**WHAT YOU NEED TO DO**
Reproduce the material verbatim, from its first line up to and including the line that contains "volatilidad en los combustibles".

===== RECORDED INFORMATION

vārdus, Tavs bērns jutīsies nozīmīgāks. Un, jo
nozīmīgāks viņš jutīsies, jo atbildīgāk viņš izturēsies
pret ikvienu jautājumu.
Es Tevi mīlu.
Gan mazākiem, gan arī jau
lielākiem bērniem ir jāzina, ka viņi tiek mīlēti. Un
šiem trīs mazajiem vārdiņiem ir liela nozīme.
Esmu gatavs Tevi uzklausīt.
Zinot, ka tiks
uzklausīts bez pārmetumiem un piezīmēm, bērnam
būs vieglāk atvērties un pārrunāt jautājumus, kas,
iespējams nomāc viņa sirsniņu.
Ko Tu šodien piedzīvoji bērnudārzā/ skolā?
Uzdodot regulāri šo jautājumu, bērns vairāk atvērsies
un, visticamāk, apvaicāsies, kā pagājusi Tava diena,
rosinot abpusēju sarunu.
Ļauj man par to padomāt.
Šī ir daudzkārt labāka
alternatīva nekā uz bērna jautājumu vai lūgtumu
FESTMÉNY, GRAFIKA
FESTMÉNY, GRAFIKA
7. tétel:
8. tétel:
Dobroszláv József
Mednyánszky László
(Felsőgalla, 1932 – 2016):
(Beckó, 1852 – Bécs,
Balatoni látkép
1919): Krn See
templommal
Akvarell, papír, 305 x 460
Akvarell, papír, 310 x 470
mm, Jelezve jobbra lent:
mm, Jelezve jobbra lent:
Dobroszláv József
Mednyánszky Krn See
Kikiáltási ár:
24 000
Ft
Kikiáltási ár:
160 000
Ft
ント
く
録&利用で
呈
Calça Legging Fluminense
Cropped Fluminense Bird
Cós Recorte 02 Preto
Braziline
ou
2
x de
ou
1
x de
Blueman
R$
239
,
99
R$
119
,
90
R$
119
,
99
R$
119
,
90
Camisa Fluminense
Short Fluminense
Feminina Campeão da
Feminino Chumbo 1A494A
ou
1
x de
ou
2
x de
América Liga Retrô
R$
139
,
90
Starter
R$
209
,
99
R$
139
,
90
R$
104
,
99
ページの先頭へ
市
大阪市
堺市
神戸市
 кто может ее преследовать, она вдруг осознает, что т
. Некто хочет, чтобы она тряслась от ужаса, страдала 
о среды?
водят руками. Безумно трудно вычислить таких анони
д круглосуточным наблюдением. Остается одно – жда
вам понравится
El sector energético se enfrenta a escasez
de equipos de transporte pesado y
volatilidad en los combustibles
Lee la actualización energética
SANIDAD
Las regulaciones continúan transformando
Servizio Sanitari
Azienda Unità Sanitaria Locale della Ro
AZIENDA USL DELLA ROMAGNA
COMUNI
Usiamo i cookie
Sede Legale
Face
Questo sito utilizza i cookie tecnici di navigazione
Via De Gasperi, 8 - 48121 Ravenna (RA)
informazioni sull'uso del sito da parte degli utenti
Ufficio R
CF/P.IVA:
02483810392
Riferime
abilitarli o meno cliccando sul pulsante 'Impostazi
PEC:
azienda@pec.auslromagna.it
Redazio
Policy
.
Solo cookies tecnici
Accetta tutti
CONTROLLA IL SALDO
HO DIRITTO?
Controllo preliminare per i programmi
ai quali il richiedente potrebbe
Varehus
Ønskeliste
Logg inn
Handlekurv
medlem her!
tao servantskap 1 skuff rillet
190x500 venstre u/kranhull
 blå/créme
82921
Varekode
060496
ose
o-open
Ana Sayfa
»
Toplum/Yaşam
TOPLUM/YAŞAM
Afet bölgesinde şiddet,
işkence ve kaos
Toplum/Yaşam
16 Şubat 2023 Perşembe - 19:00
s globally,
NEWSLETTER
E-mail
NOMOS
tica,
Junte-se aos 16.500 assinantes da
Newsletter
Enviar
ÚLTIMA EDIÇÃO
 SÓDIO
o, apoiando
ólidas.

==========

**RESPONSE**
vārdus, Tavs bērns jutīsies nozīmīgāks. Un, jo
nozīmīgāks viņš jutīsies, jo atbildīgāk viņš izturēsies
pret ikvienu jautājumu.
Es Tevi mīlu.
Gan mazākiem, gan arī jau
lielākiem bērniem ir jāzina, ka viņi tiek mīlēti. Un
šiem trīs mazajiem vārdiņiem ir liela nozīme.
Esmu gatavs Tevi uzklausīt.
Zinot, ka tiks
uzklausīts bez pārmetumiem un piezīmēm, bērnam
būs vieglāk atvērties un pārrunāt jautājumus, kas,
iespējams nomāc viņa sirsniņu.
Ko Tu šodien piedzīvoji bērnudārzā/ skolā?
Uzdodot regulāri šo jautājumu, bērns vairāk atvērsies
un, visticamāk, apvaicāsies, kā pagājusi Tava diena,
rosinot abpusēju sarunu.
Ļauj man par to padomāt.
Šī ir daudzkārt labāka
alternatīva nekā uz bērna jautājumu vai lūgtumu
FESTMÉNY, GRAFIKA
FESTMÉNY, GRAFIKA
7. tétel:
8. tétel:
Dobroszláv József
Mednyánszky László
(Felsőgalla, 1932 – 2016):
(Beckó, 1852 – Bécs,
Balatoni látkép
1919): Krn See
templommal
Akvarell, papír, 305 x 460
Akvarell, papír, 310 x 470
mm, Jelezve jobbra lent:
mm, Jelezve jobbra lent:
Dobroszláv József
Mednyánszky Krn See
Kikiáltási ár:
24 000
Ft
Kikiáltási ár:
160 000
Ft
ント
く
録&利用で
呈
Calça Legging Fluminense
Cropped Fluminense Bird
Cós Recorte 02 Preto
Braziline
ou
2
x de
ou
1
x de
Blueman
R$
239
,
99
R$
119
,
90
R$
119
,
99
R$
119
,
90
Camisa Fluminense
Short Fluminense
Feminina Campeão da
Feminino Chumbo 1A494A
ou
1
x de
ou
2
x de
América Liga Retrô
R$
139
,
90
Starter
R$
209
,
99
R$
139
,
90
R$
104
,
99
ページの先頭へ
市
大阪市
堺市
神戸市
 кто может ее преследовать, она вдруг осознает, что т
. Некто хочет, чтобы она тряслась от ужаса, страдала 
о среды?
водят руками. Безумно трудно вычислить таких анони
д круглосуточным наблюдением. Остается одно – жда
вам понравится
El sector energético se enfrenta a escasez
de equipos de transporte pesado y
volatilidad en los combustibles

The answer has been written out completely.